Hv issue719 job manager threaded job start
@soxofaan maybe good to rediscuss from this point (local unit tests are passing)
by the way, I don't think you had to create a new PR, you just could have continued on https://github.com/Open-EO/openeo-python-client/pull/730 by pushing to its feature branch (we now have three open PRs for this feature I think, which gets a bit messy)
worked on your initial comments @soxofaan
currently checking why some unit tests are not passing
@soxofaan I do not think the failing unit test in 3.11 are due to my changes?
indeed, that problem has been fixed on master by now
One issue I still see now and want to resolve is that currently launching jobs (to queue them for start) is still tied in to the backend load.
This means than when running at full capacity you will not already 'precreate jobs' which can instantly start running
when running at full capacity you will not already 'precreate jobs' which can instantly start running
I'm not sure that pre-creating jobs instead of on the fly like we currently do will make that big of a difference as the time to create a job is usually negligible compared to the required time to start a job. Or do you experience different timings?
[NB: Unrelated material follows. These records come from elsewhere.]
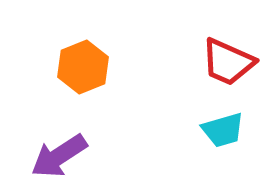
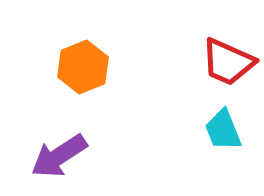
cyan trapezoid: rotated 84 degrees clockwise
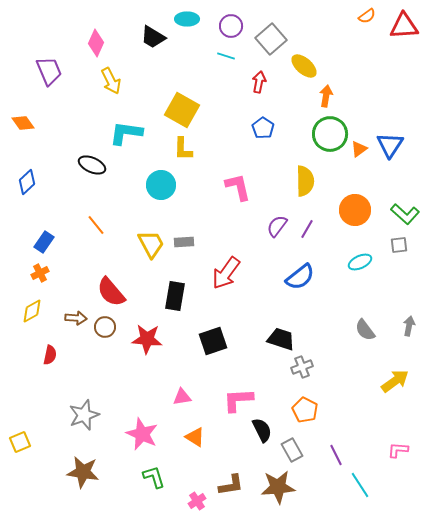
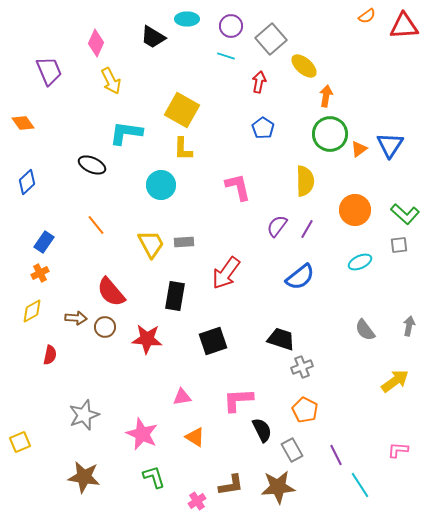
brown star at (83, 472): moved 1 px right, 5 px down
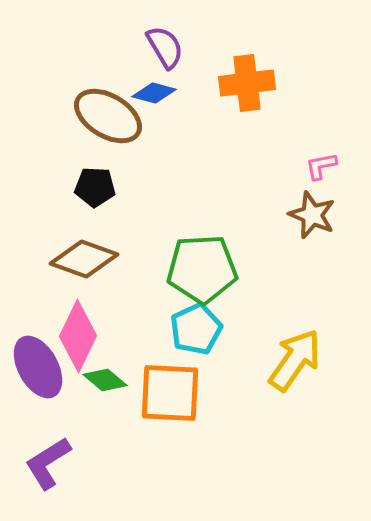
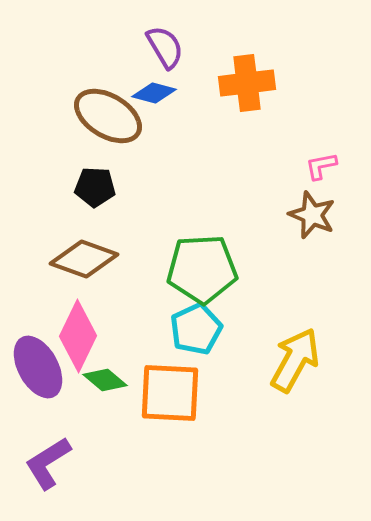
yellow arrow: rotated 6 degrees counterclockwise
@soxofaan adjusted the unit tests and resolved the small bugs.
I also proposed to split off the _JobManagerWorkerThread
to allow it in the future to also contain alternative threads for downloading, jobworkerthreadpools, .....
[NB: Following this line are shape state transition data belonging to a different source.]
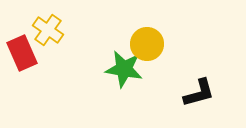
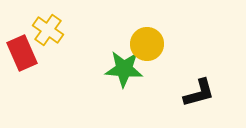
green star: rotated 6 degrees counterclockwise
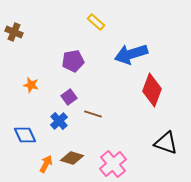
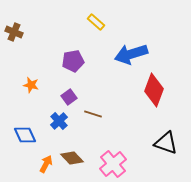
red diamond: moved 2 px right
brown diamond: rotated 30 degrees clockwise
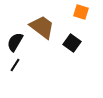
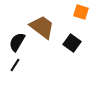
black semicircle: moved 2 px right
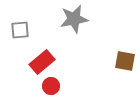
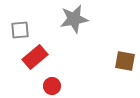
red rectangle: moved 7 px left, 5 px up
red circle: moved 1 px right
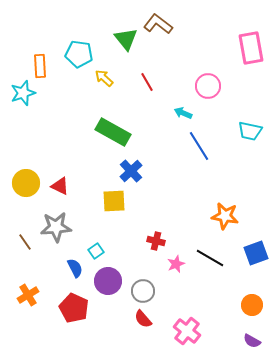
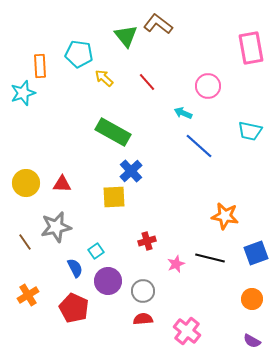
green triangle: moved 3 px up
red line: rotated 12 degrees counterclockwise
blue line: rotated 16 degrees counterclockwise
red triangle: moved 2 px right, 2 px up; rotated 24 degrees counterclockwise
yellow square: moved 4 px up
gray star: rotated 8 degrees counterclockwise
red cross: moved 9 px left; rotated 30 degrees counterclockwise
black line: rotated 16 degrees counterclockwise
orange circle: moved 6 px up
red semicircle: rotated 126 degrees clockwise
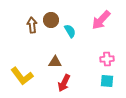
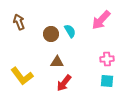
brown circle: moved 14 px down
brown arrow: moved 13 px left, 3 px up; rotated 14 degrees counterclockwise
brown triangle: moved 2 px right
red arrow: rotated 12 degrees clockwise
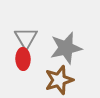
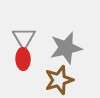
gray triangle: moved 2 px left
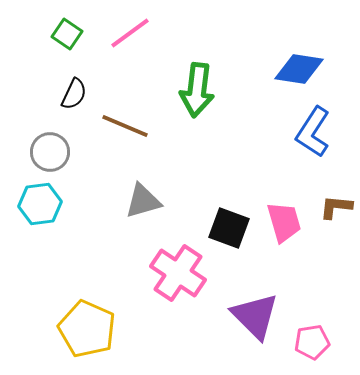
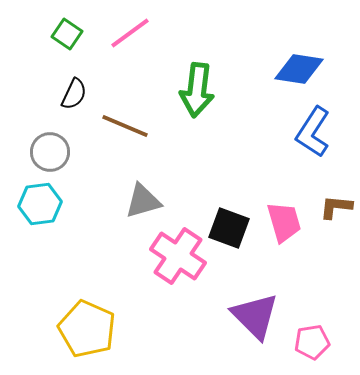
pink cross: moved 17 px up
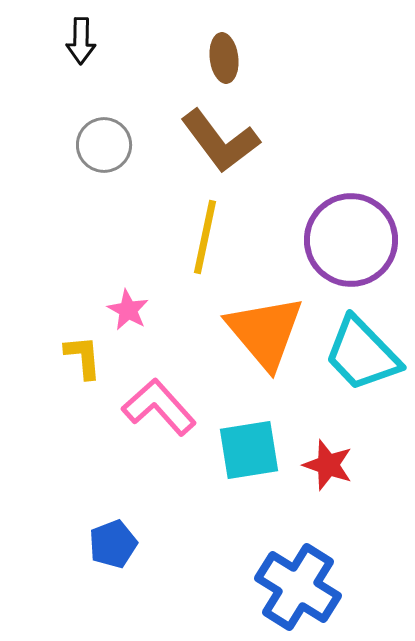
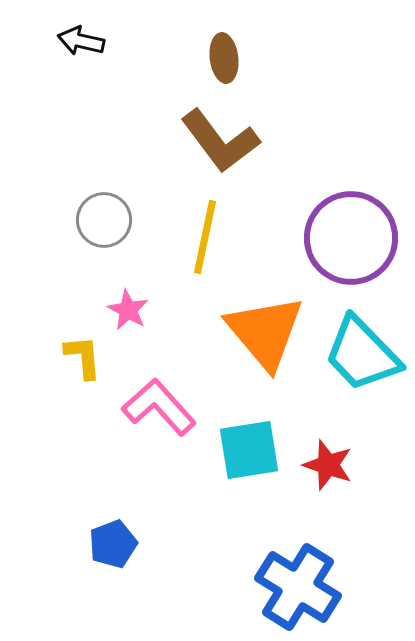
black arrow: rotated 102 degrees clockwise
gray circle: moved 75 px down
purple circle: moved 2 px up
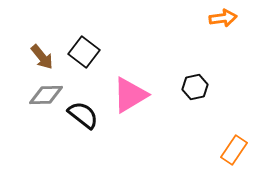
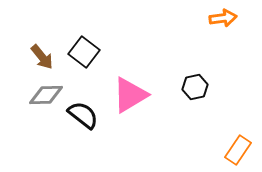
orange rectangle: moved 4 px right
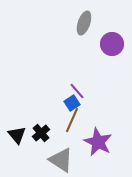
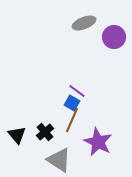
gray ellipse: rotated 50 degrees clockwise
purple circle: moved 2 px right, 7 px up
purple line: rotated 12 degrees counterclockwise
blue square: rotated 28 degrees counterclockwise
black cross: moved 4 px right, 1 px up
gray triangle: moved 2 px left
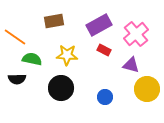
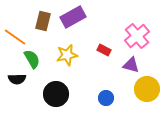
brown rectangle: moved 11 px left; rotated 66 degrees counterclockwise
purple rectangle: moved 26 px left, 8 px up
pink cross: moved 1 px right, 2 px down
yellow star: rotated 15 degrees counterclockwise
green semicircle: rotated 48 degrees clockwise
black circle: moved 5 px left, 6 px down
blue circle: moved 1 px right, 1 px down
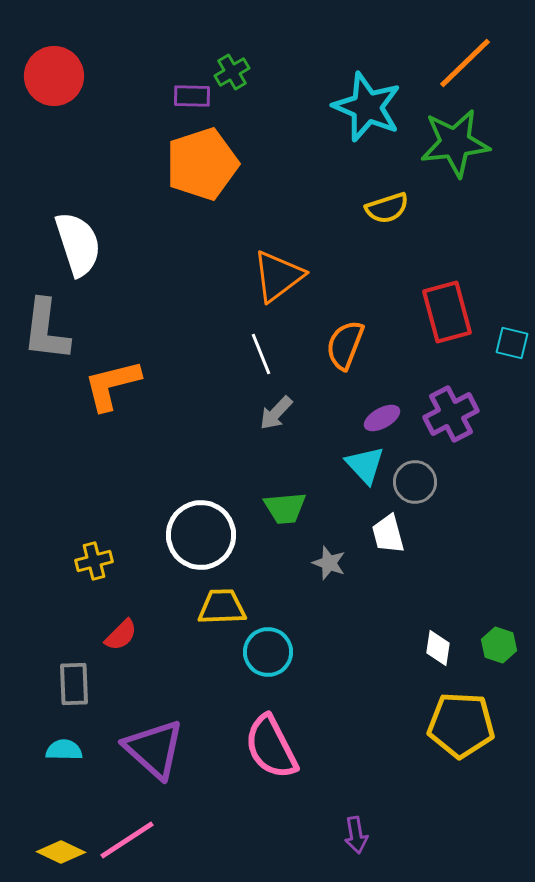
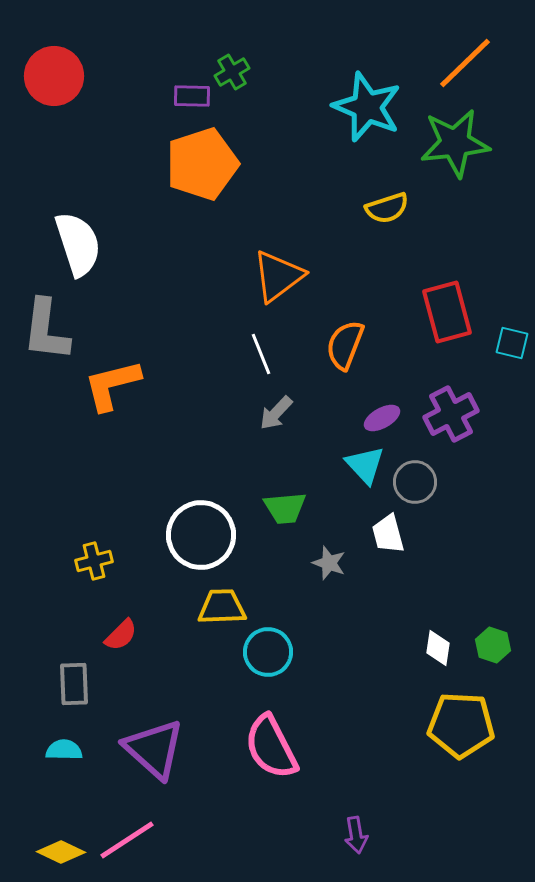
green hexagon: moved 6 px left
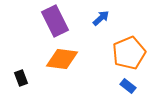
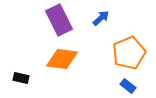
purple rectangle: moved 4 px right, 1 px up
black rectangle: rotated 56 degrees counterclockwise
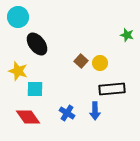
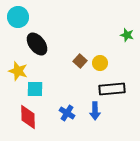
brown square: moved 1 px left
red diamond: rotated 35 degrees clockwise
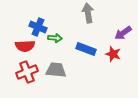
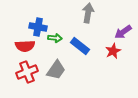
gray arrow: rotated 18 degrees clockwise
blue cross: rotated 12 degrees counterclockwise
purple arrow: moved 1 px up
blue rectangle: moved 6 px left, 3 px up; rotated 18 degrees clockwise
red star: moved 3 px up; rotated 28 degrees clockwise
gray trapezoid: rotated 120 degrees clockwise
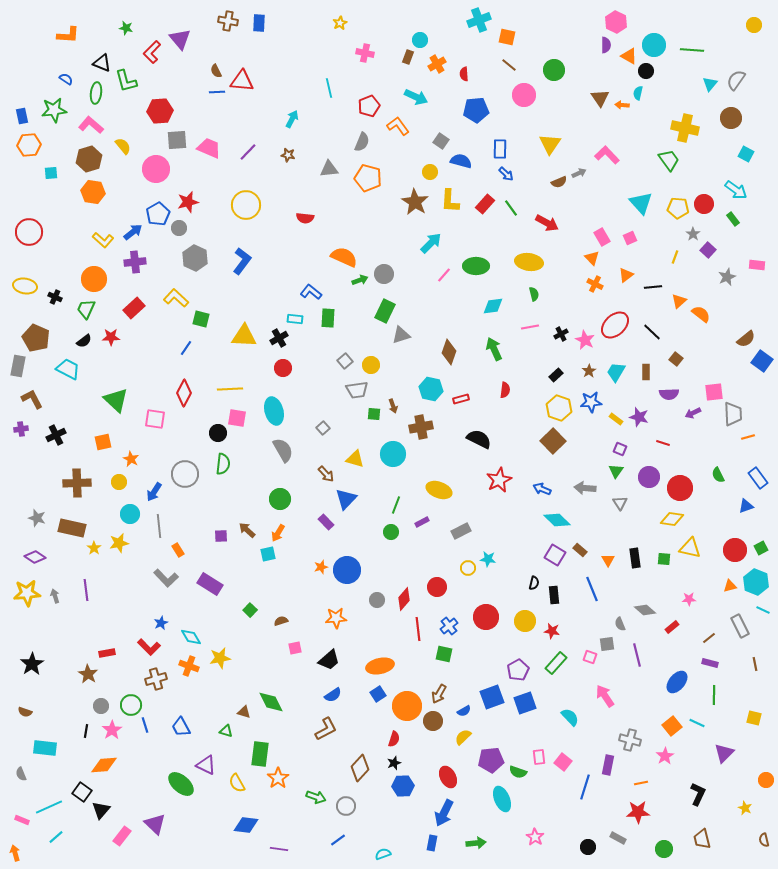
@soxofaan as discussed, removed the queues from the design and using the internal threadpool queues.
@soxofaan not sure why these test are failing, but I think the code is at a good point to reevaluate.
Uncertain wheter we need to post process after shutting down the worker pool, given the
while ( sum( job_db.count_by_status( statuses=["not_started", "created", "queued", "queued_for_start", "running"] ).values()
loop.
As long if we have not started or queued for start states (on which the postprocessing would touch, we remain in the loop)
Uncertain wheter we need to post process after shutting down the worker pool, given the
good point, however, that probably only works out now with doing the start in a side thread. Once we add threaded result downloading or other features, that while(sum(...)) is not going to guarantee that all the (side) work is done yet.
@soxofaan ready for review
Ran a small stress test for 30 short lived jobs (10 parallel jobs).
Total time (standard): 2728.00 seconds Total time (threaded): 2147.00 seconds Total time gain: 581.00 seconds (21.30% faster)
So the time between creating a job and running a job became 20% shorter. This does need to put in perspective that these gains are small vs the actual duration of entire openEO jobs...
FYI: I merged master in your feature branch hv_issue719-job-manager-threaded-job-start to trigger a new build
(just pushed a merge of master to resolve conflict and trigger a test rerun)
ok tests pass again :partying_face:
some remaining todos
- [x] changelog entry covering both the threaded aspect, as well as the new API
JobDatabaseInterface.get_by_indicesfor job db implementers to implement - [x] double check the lost sleep in the dummy task (see higher)
Awesome; shall I pick up here for the lost sleep dummy task?
I was already looking into DummyTask anyway, because my IDE (pycharm) flags some issues about writing to read-only attributes
FYI: as this is a very long running PR with messy history, I tried to rebase the feature branch of this PR to clean it up a bit (e.g. commit squashing) to improve the signal-noise ratio and created PR #806 . The diff is practically identical to #736 (except for one empty line).
The discussion can stay here (#736), but #806 will be merged in the end
ok, I decided to merge this (through PR #806) in 41710047e0f02ba546de14390f1d390b0e2f6a5b :partying_face: